Headliners: Emo Philips at the Iron Horse; Black Maria Film Festival in Northampton

Published: 11/10/2016 2:58:03 PM

Emo, gee!

“I once had a large gay following, but I ducked into an alleyway and lost him.”

“I go from stool to stool in singles bars hoping to get lucky. But there's never any gum under any of them.”

“I discovered my wife in bed with another man, and I was crushed. So I said, ‘Get off me, you two!’”

That’s comedian Emo Philips engaged in his trademark use of paraprosdokian, a figure of speech in which the latter part of a sentence or phrase causes the listener to reframe the first part, resulting in momentary cognitive disconnect followed by involunary excitation of one’s risibles.

First exhibited onstage in 1976 when he was 20, Emo’s shtick also involves delivery of his material in a bewildered, childlike falsetto voice which, now that he is pushing 60, more often conveys the impression of an idiot savant. “Weird Al” Yankovic thinks he’s “one of the funniest people on the planet” while Jay Leno calls him “the best joke writer in America.” Judge for yourself when he comes to the Iron Horse on Wednesday for 7 p.m. show. Valley citizen Henning Ohlenbusch opens with guitar and a satchel of songs. $20 advance; $25 at the door. 586-8686, iheg.com

Future cultural detritus

“In a far-off epoch, how will historians decode the detritus left by decaying 16mm filmstrips or explain the cultural systems that produced them?,” asks Margaret Parsons, head of film programs at Washington, D.C.’s National Gallery of Art. “Will these researchers appreciate that long before the global drive toward dematerialization,16mm film was an artisanal métier, a labor-intensive process of tactile construction subject to the vagaries of chance and personal ingenuity?”

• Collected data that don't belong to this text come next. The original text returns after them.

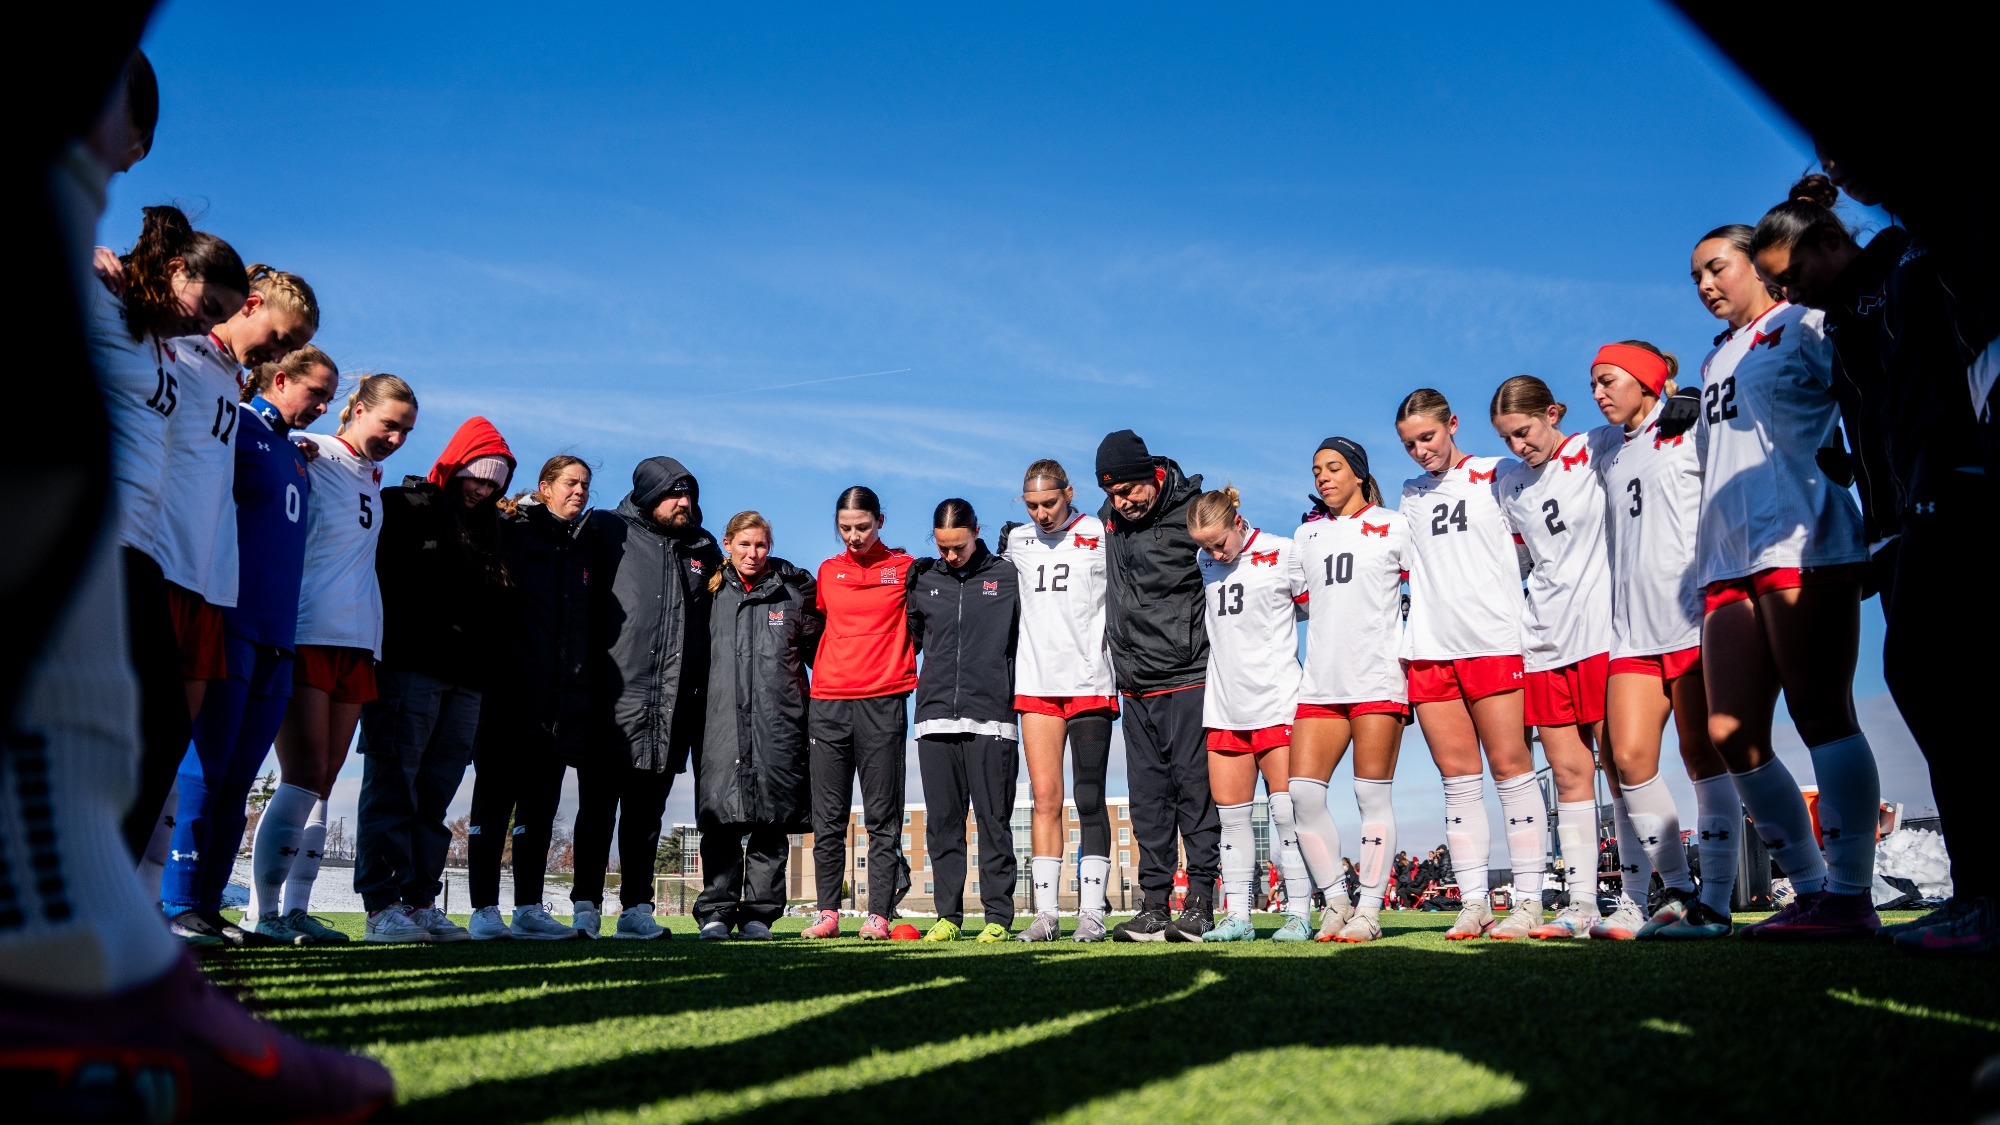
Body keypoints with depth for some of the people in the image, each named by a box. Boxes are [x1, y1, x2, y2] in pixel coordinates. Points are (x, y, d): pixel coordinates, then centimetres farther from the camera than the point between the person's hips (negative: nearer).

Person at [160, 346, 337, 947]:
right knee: (204, 768, -8)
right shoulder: (235, 425, 1)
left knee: (236, 780, 6)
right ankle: (178, 905, -5)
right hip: (229, 620, -7)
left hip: (276, 635, 7)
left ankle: (207, 905, 9)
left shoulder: (298, 457, 23)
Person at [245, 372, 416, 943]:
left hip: (356, 640, 7)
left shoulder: (372, 475, 18)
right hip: (306, 635, -7)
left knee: (322, 784, 6)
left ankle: (296, 910, 9)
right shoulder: (311, 456, -3)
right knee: (304, 777, -11)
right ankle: (262, 912, -4)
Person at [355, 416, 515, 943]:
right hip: (408, 667, -6)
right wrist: (381, 650, -16)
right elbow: (378, 577, -7)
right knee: (393, 785, -6)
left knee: (435, 793, 6)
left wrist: (484, 669, 13)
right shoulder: (404, 507, 2)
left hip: (464, 679, 6)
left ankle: (420, 902, 9)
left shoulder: (487, 526, 20)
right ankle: (382, 906, -6)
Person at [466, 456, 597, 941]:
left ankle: (529, 908, 15)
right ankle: (484, 910, 3)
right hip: (511, 692, -5)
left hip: (562, 698, 5)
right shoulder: (512, 531, 1)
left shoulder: (587, 545, 16)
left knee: (540, 803, 9)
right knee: (495, 797, -1)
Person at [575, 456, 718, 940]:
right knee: (598, 807, -1)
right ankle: (585, 906, 7)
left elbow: (712, 623, 21)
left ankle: (636, 908, 15)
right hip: (612, 699, -4)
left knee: (646, 812, 9)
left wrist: (704, 693, 16)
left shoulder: (702, 547, 16)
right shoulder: (608, 532, 2)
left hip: (671, 707, 4)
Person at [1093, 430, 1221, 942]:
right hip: (1136, 687, 6)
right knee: (1148, 796, 6)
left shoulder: (1194, 512, -9)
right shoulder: (1109, 520, 9)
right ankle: (1153, 905, 11)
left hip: (1190, 679, -6)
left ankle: (1200, 904, 2)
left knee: (1195, 787, -4)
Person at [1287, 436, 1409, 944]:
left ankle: (1369, 909, 4)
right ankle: (1335, 899, 7)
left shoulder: (1392, 526, 7)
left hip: (1377, 677, -4)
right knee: (1302, 790, -6)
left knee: (1372, 795, -3)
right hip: (1321, 682, 4)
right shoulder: (1308, 533, 18)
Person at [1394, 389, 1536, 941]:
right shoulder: (1410, 495, 19)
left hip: (1493, 641, -4)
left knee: (1509, 765, -5)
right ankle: (1474, 902, 5)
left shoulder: (1497, 475, 5)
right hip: (1430, 649, 4)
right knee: (1458, 778, 3)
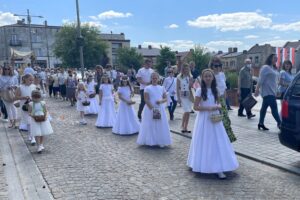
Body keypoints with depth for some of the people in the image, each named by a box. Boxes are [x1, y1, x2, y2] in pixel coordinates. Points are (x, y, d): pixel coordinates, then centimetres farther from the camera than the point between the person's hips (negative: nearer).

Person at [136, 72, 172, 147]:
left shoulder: (162, 88, 7)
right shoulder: (147, 88, -3)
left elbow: (165, 98, 9)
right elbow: (146, 100, -9)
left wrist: (161, 101, -14)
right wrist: (153, 109, -16)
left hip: (160, 109, 3)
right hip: (150, 109, -3)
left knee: (161, 126, 5)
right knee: (150, 125, 1)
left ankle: (161, 142, 14)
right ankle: (150, 141, 11)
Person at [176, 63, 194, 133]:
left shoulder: (190, 77, 7)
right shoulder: (179, 77, -4)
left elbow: (191, 87, -1)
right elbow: (177, 88, -5)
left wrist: (190, 79, -12)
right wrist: (178, 98, -10)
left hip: (189, 95, 4)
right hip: (182, 96, -4)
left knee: (188, 112, 4)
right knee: (186, 111, -15)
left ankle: (185, 128, 14)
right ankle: (182, 126, 2)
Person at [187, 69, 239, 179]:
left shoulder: (215, 90, 7)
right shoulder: (200, 90, -7)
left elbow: (219, 104, 14)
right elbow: (195, 107, -10)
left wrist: (218, 107, -9)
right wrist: (208, 108, -20)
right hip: (204, 119, -4)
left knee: (217, 143, 1)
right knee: (205, 143, 4)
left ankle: (218, 168, 4)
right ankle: (203, 166, 21)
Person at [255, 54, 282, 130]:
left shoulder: (273, 68, 18)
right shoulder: (265, 67, -10)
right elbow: (260, 80, -15)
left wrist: (276, 91, 19)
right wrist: (257, 90, -18)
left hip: (271, 92, 9)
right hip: (268, 92, -9)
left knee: (264, 107, 11)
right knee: (274, 107, -8)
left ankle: (261, 123, 15)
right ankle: (279, 123, -4)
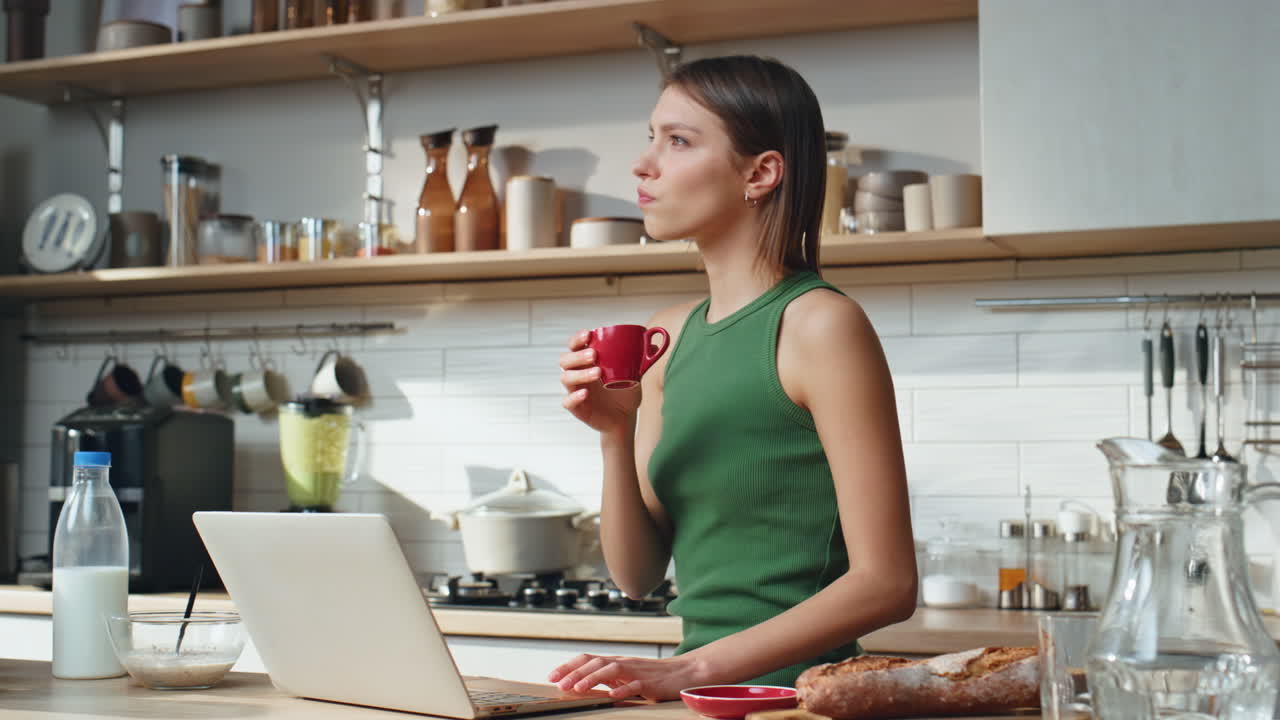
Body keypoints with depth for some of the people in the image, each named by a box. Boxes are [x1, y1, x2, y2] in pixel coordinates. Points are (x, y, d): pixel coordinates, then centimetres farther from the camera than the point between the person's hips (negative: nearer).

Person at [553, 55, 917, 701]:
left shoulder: (818, 323, -10)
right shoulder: (671, 334, 10)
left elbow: (886, 583, -13)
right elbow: (636, 574, 10)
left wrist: (692, 668, -17)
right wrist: (616, 434, -5)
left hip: (793, 692, -5)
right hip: (702, 696, 5)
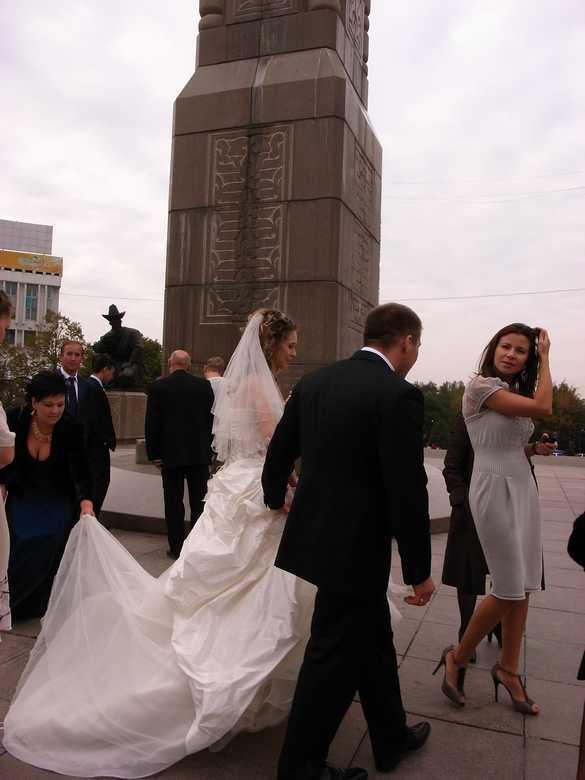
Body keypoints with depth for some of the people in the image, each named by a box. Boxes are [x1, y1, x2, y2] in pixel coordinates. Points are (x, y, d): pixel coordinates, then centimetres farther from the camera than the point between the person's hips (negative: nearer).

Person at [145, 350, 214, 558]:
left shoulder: (158, 387, -5)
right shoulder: (204, 385, 0)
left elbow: (151, 423, -5)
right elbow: (211, 419, 3)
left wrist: (153, 453, 2)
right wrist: (208, 449, 11)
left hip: (171, 454, -2)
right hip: (200, 453, 2)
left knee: (173, 501, 7)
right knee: (199, 500, 10)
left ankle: (177, 547, 12)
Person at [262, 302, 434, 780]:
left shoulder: (314, 382, 4)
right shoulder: (399, 396, -18)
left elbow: (279, 451, 12)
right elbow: (407, 492, -18)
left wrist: (276, 497, 31)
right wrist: (419, 571, -7)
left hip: (317, 534, 8)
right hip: (354, 547, -8)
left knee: (373, 640, 24)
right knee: (335, 657, 9)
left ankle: (391, 739, 43)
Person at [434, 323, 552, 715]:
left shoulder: (517, 393, 14)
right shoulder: (481, 385, -11)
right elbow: (543, 407, -16)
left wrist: (535, 449, 4)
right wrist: (547, 357, -6)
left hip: (524, 487, 8)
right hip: (495, 489, -8)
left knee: (524, 588, 10)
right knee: (509, 590, -5)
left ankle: (508, 669, 25)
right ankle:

Could be — anything’s possible, as we’ve recently learned. It could even turn out that one source of such appreciation will be the Black Maria Film Festival, which for the past 35 years has been promoting and preserving the vitality of the short film, particularly ones that shine a light on issues and struggles within contemporary society.

Named after the world's first motion picture studio built by Thomas Edison, the festival takes its jury-selected program on tour each year, visiting far-flung inner city, rural and suburban locations, including Northampton, where a selection of this year’s winning entries is set for a free screening Friday at 7 p.m. at the First Churches at 129 Main St.

On the roster: “Notes from My Homeland” by Ed Kashi and Julie Winokur (6 min.), in which a Syrian-American composer responds to the brutalities of the Assad regime by composing music in support of the Syrian Revolution and performing it at great personal risk; “The Bravest, The Boldest” by Moon Molson (17 min.) in which two Army Casualty Notification Officers arrive at the Harlem projects to deliver Sayeeda Porter news about her son serving in the war in the Middle East (whatever it is they have to say, she doesn’t want to hear it); “Nighthawks” by Fang Ji (7 min.), in which the filmmaker explores her doubts about the standard distinctions between humans and animals; “Signwriter” by Paul Zinder (5 min.), about a guy in England who’s been painting signs for 60 years; and “Ripple” by Conor Griffith (4 min.), an experimental film featuring visual and auditory forms of noise, topography and form.